Dès l’incipit, le lecteur est transporté :

Je suis venue au monde pendant l’offensive du Têt, aux premiers jours de la nouvelle année du Singe, lorsque les longues chaînes de pétards accrochées devant les maisons explosaient en polyphonie avec le son des mitraillettes.

J’ai vu le jour à Saigon, là où les débris des pétards éclatés en mille miettes coloraient le sol de rouge comme des pétales de cerisier, ou comme le sang des deux millions de soldats déployés, éparpillés dans les villes et les villages d’un Vietnam déchiré en deux.

Je suis née à l’ombre de ces cieux ornés de feux d’artifice, décorés de guirlandes lumineuses, traversés de roquettes et de fusées.
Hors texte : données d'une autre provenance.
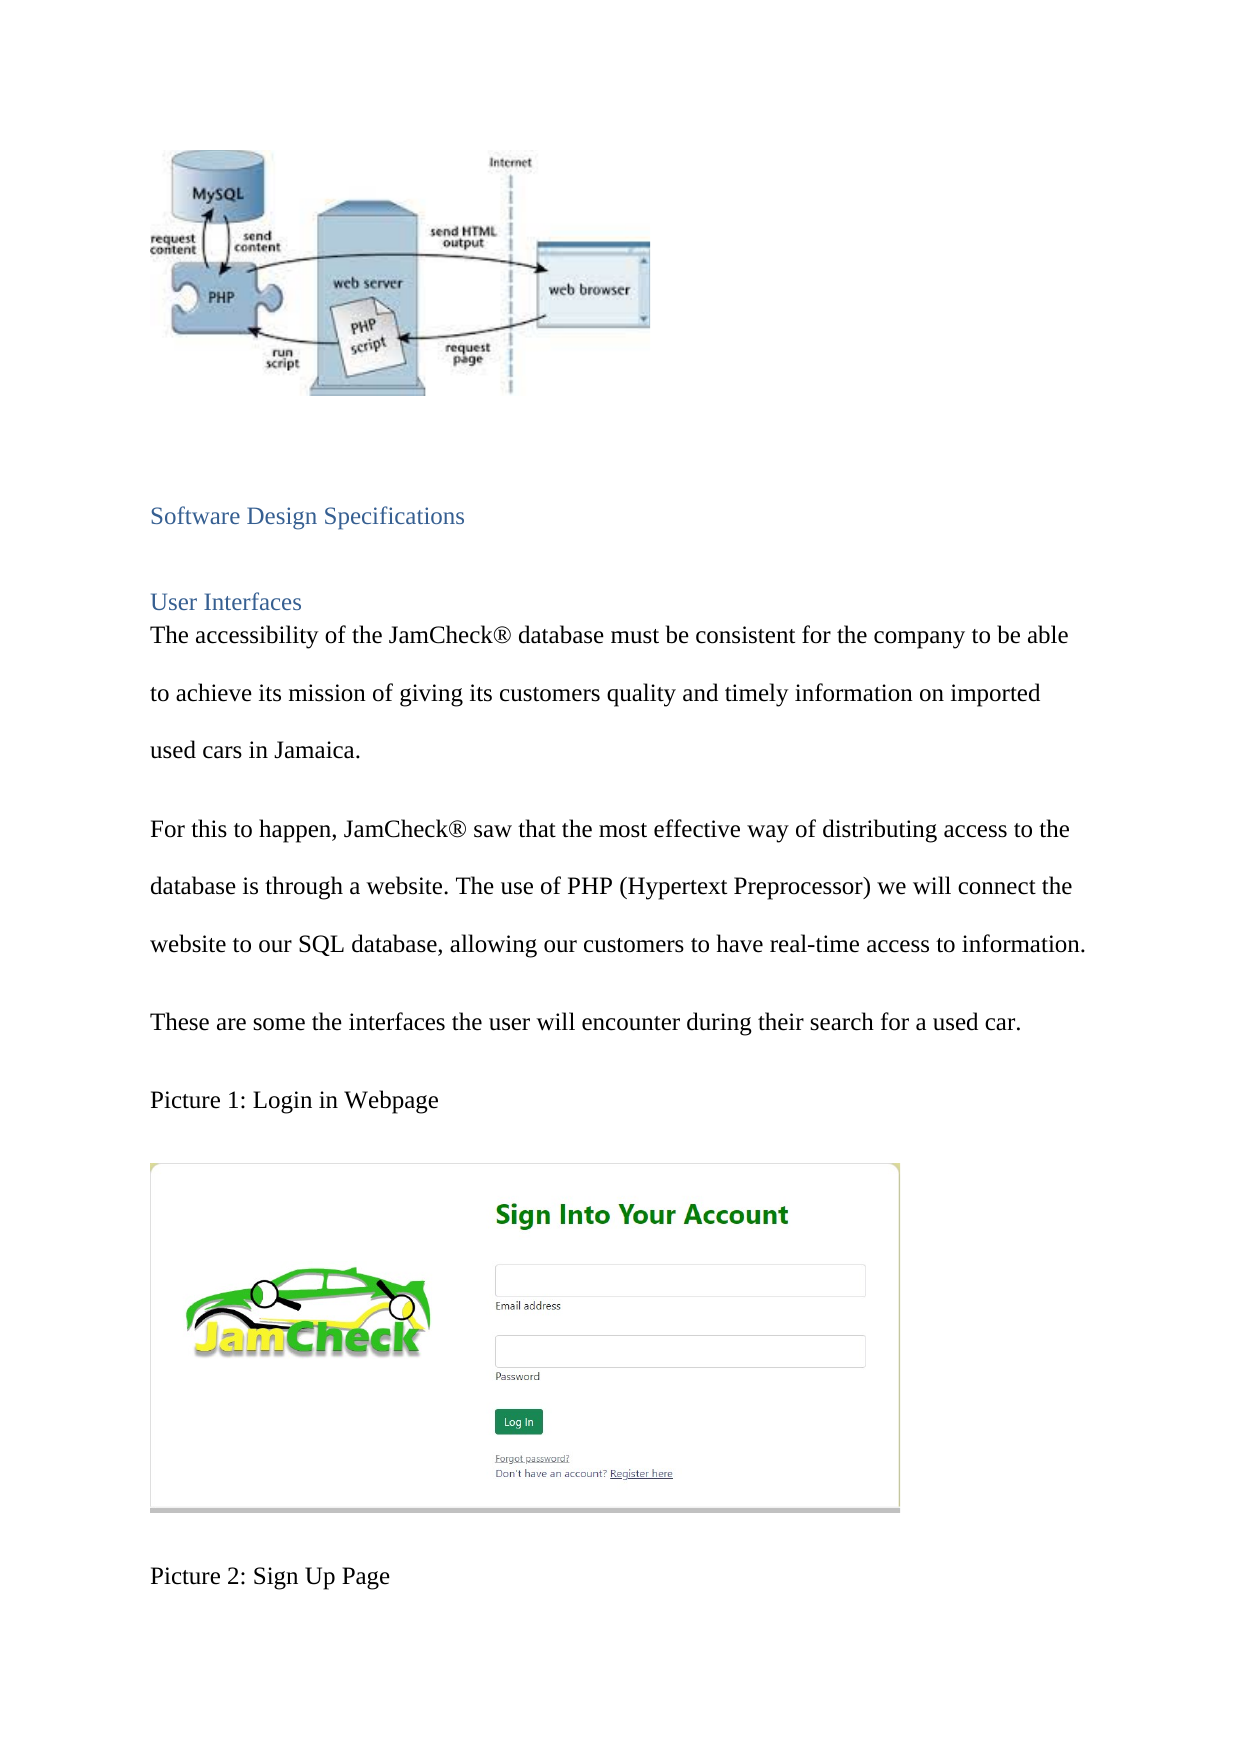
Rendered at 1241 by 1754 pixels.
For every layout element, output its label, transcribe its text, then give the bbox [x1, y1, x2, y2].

picture [150, 1163, 901, 1513]
text These are some the interfaces the user will encounter during their search for a used car. [150, 1007, 1090, 1036]
text For this to happen, JamCheck® saw that the most effective way of distributing access to the database is through a website. The use of PHP (Hypertext Preprocessor) we will connect the website to our SQL database, allowing our customers to have real-time access to information. [150, 814, 1090, 957]
subtitle User Interfaces [150, 587, 1090, 616]
subtitle Software Design Specifications [150, 501, 1090, 530]
text Picture 1: Login in Webpage [150, 1085, 1090, 1114]
picture [150, 150, 650, 396]
text The accessibility of the JamCheck® database must be consistent for the company to be able to achieve its mission of giving its customers quality and timely information on imported used cars in Jamaica. [150, 620, 1090, 764]
text Picture 2: Sign Up Page [150, 1561, 1090, 1590]
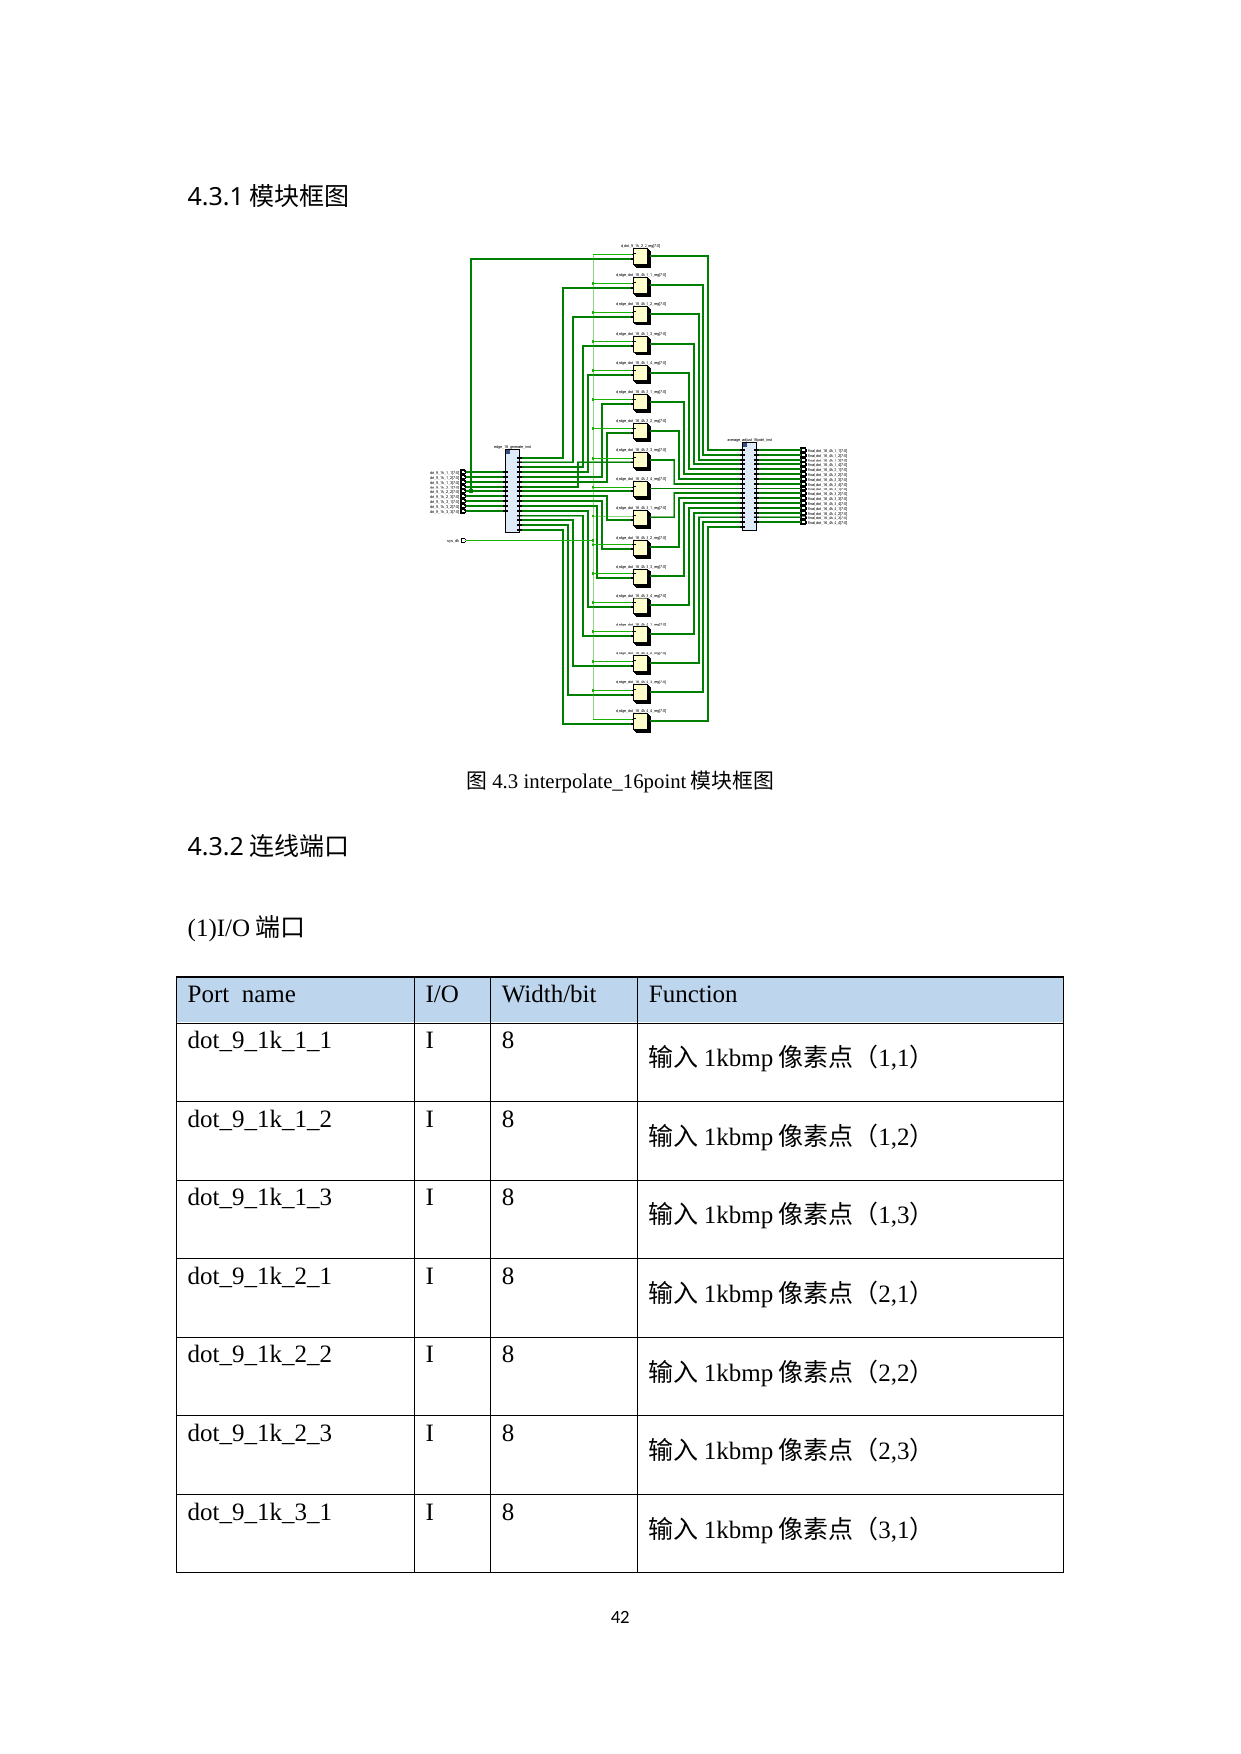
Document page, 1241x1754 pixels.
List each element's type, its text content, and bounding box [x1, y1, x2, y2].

Ma naissance a eu pour mission de remplacer les vies perdues. Ma vie avait le devoir de continuer celle de ma mère. (p. 11)

Les chapitres sont courts et ils se suivent selon une logique qui n’est pas chronologique. L’auteure se livre avec authenticité et vérité. C’est touchant, c’est beau, c’est émouvant…

Mes parents nous rappellent souvent, à mes frères et à moi, qu’ils n’auront pas d’argent à nous laisser en héritage, mais je crois qu’ils nous ont déjà légué la richesse de leur mémoire, qui nous permet de saisir la beauté d’une grappe de glycine, la fragilité d’un mot, la force de l’émerveillement. Plus encore, ils nous ont offert des pieds pour marcher jusqu’à nos rêves, jusqu’à l’infini. (p. 56)

Dans la vidéo suivante, l’écrivaine parle de son processus d’écriture, de son parcours jusqu’à ru, et de l’importance de léguer à ses fils l’histoire des immigrants vietnamiens… C’était dans le cadre du Salon du livre de Paris de 2010.

De surcroit, il importe de mentionner que Kim Thŭy a remporté le prix du Gouverneur général du Canada avec ce premier roman. Je vous le recommande sans hésitation. Une lecture du cœur, une lecture axée sur les sens, une lecture sur la résilience…

Avez-vous lu ce magnifique bouquin?

Bien à vous,

Madame lit

Thŭy, Kim. ru,Montréal, Libre expression, 2009, 144 p.